* Instructions:
[1] Print the passage of the article on copying Amazon that runs from "It doesn’t mean" to "Famous Site’s Design?", word for word.
[2] Please answer these questions using the article on copying Amazon.
(a) How many reviews did Amazon get in the first month after Harry Potter and the Deathly Hallows came out?
(b) On which slide of Jared Spool's presentation does the Target example start?
(c) What is the title of the piece in which Jakob Nielsen writes about copying successful designs?
[3] Write the next part of the article on copying Amazon, picking up after its final line.

* Document excerpt:

Myth #20: If it works for Amazon, it will work for you

Although Amazon has features that are both excellent and well-proven, they won’t necessarily work on any e-commerce website. Let’s take their customer reviews for example. Target.com bought Amazon’s customer review software. Jared Spool demonstrates that, despite using the same exact software and interface, Target.com doesn’t receive any reviews at all: in the first month after Harry Potter and the Deathly Hallows came out, Amazon got 1 805 reviews, whereas Target received only 3 (both retailers sold about 2 million copies).

It doesn’t mean that you shouldn’t copy the design of others – by all means do. But make sure you also understand why it worked for them and how it will work for your company and your users.

Why copying Amazon can be dangerous?

  • Jared Spool discusses the aforementioned Target customer review fiasco in his presentation Revealing Design Treasures from the Amazon (the Target example starts on slide 26).
  • Christian Holst summarizes the different reasons why copying Amazon might be harmful – The “Just Copy Amazon” Fallacy
  • Jakob Nielsen writes that “copying successful designs is not a foolproof way to improve your own site’s business value […] and has many pitfalls” in Should You Copy a Famous Site’s Design?

Collected data:
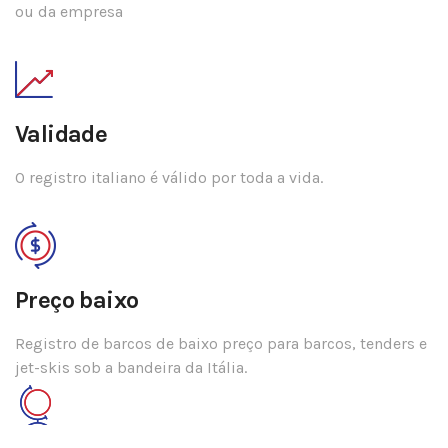
ou da empresa
Validade
O registro italiano é válido por toda a vida.
Preço baixo
Registro de barcos de baixo preço para barcos, tenders e
jet-skis sob a bandeira da Itália.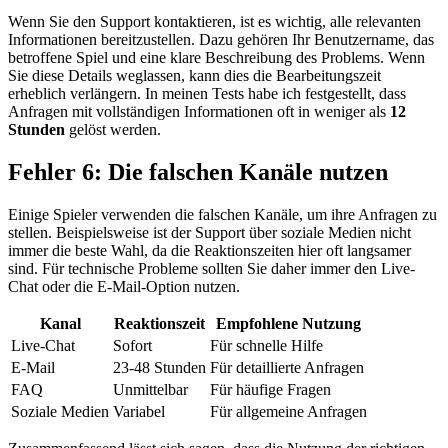
Wenn Sie den Support kontaktieren, ist es wichtig, alle relevanten
Informationen bereitzustellen. Dazu gehören Ihr Benutzername, das
betroffene Spiel und eine klare Beschreibung des Problems. Wenn
Sie diese Details weglassen, kann dies die Bearbeitungszeit
erheblich verlängern. In meinen Tests habe ich festgestellt, dass
Anfragen mit vollständigen Informationen oft in weniger als
12
Stunden
gelöst werden.
Fehler 6: Die falschen Kanäle nutzen
Einige Spieler verwenden die falschen Kanäle, um ihre Anfragen zu
stellen. Beispielsweise ist der Support über soziale Medien nicht
immer die beste Wahl, da die Reaktionszeiten hier oft langsamer
sind. Für technische Probleme sollten Sie daher immer den Live-
Chat oder die E-Mail-Option nutzen.
Kanal
Reaktionszeit
Empfohlene Nutzung
Live-Chat
Sofort
Für schnelle Hilfe
E-Mail
23-48 Stunden
Für detaillierte Anfragen
FAQ
Unmittelbar
Für häufige Fragen
Soziale Medien
Variabel
Für allgemeine Anfragen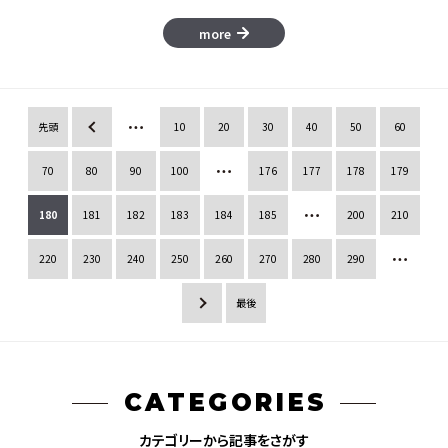
more
先頭
«
10
20
30
40
50
60
70
80
90
100
176
177
178
179
180
181
182
183
184
185
200
210
220
230
240
250
260
270
280
290
»
最後
CATEGORIES
カテゴリーから記事をさがす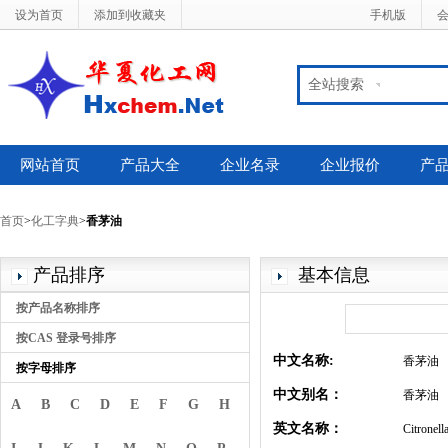
设为首页
添加到收藏夹
手机版
全站搜索
网站首页
产品大全
企业名录
企业报价
产
首页
>
化工字典
>
香茅油
产品排序
基本信息
按产品名称排序
按CAS 登录号排序
中文名称:
香茅油
按字母排序
中文别名：
香茅油
A
B
C
D
E
F
G
H
英文名称：
Citronella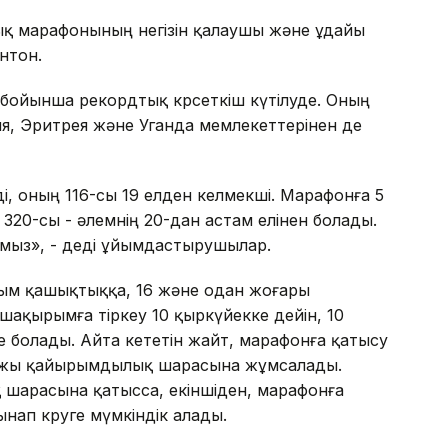
ық марафонының негізін қалаушы және ұдайы
нтон.
ойынша рекордтық көрсеткіш күтілуде. Оның
ния, Эритрея және Уганда мемлекеттерінен де
ді, оның 116-сы 19 елден келмекші. Марафонға 5
320-сы - әлемнің 20-дан астам елінен болады.
мыз», - деді ұйымдастырушылар.
ым қашықтыққа, 16 және одан жоғары
шақырымға тіркеу 10 қыркүйекке дейін, 10
е болады. Айта кететін жайт, марафонға қатысу
қаржы қайырымдылық шарасына жұмсалады.
шарасына қатысса, екіншіден, марафонға
ынап көруге мүмкіндік алады.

* Per-task answers:
[1]
It doesn’t mean that you shouldn’t copy the design of others – by all means do. But make sure you also understand why it worked for them and how it will work for your company and your users.

Why copying Amazon can be dangerous?

  • Jared Spool discusses the aforementioned Target customer review fiasco in his presentation Revealing Design Treasures from the Amazon (the Target example starts on slide 26).
  • Christian Holst summarizes the different reasons why copying Amazon might be harmful – The “Just Copy Amazon” Fallacy
  • Jakob Nielsen writes that “copying successful designs is not a foolproof way to improve your own site’s business value […] and has many pitfalls” in Should You Copy a Famous Site’s Design?

[2]
(a) 1 805
(b) Slide 26
(c) Should You Copy a Famous Site's Design?

[3]
    In another article, he shows the weak points of Amazon’s design and why most sites shouldn’t copy it. – Amazon: No Longer the Role Model for E-Commerce Design
  • Linda Bustos explains the top reasons why your website cannot compare to Amazon: Amazon is one of the biggest websites in terms of traffic and user base. It can afford to sell some items below cost and even allows third-party ads and items on its product pages (cannibalizing its own sales). It also has enough users for features like reviews or Listmania. – 10 Reasons Not to Copy Amazon, a brilliant read.
  • A study found that Amazon.com “was perceived in the usability testing to have the slowest home page loading speeds of the 20 websites studied, and to have one of the most confusing home pages. But users said before and after the website testing that they were likely to use and/or recommend Amazon to a friend.
    ‘Amazon had already been visited by 71% of the usability testers,’ notes Ms. Frank, ‘so the familiarity with the site and the strong brand recognition were able to overcome flaws that would have been the kiss of death to lesser known websites.’”
  • Joshua Porter argues that mindlessly copying a design — that of Amazon or Facebook for example — is a horrible idea. When you copy, you don’t know the reasons behind a design, you’re not responding directly to your customer needs, you’re devaluing your own data. – Copycat Design
  • All that said, copying or stealing a design cleverly is what designers should do. As Pablo Picasso put it: “Good artists copy. Great artists steal.” – Don’t Copy a Design — Steal It, also quoted in Great designers steal by Jeff Veen.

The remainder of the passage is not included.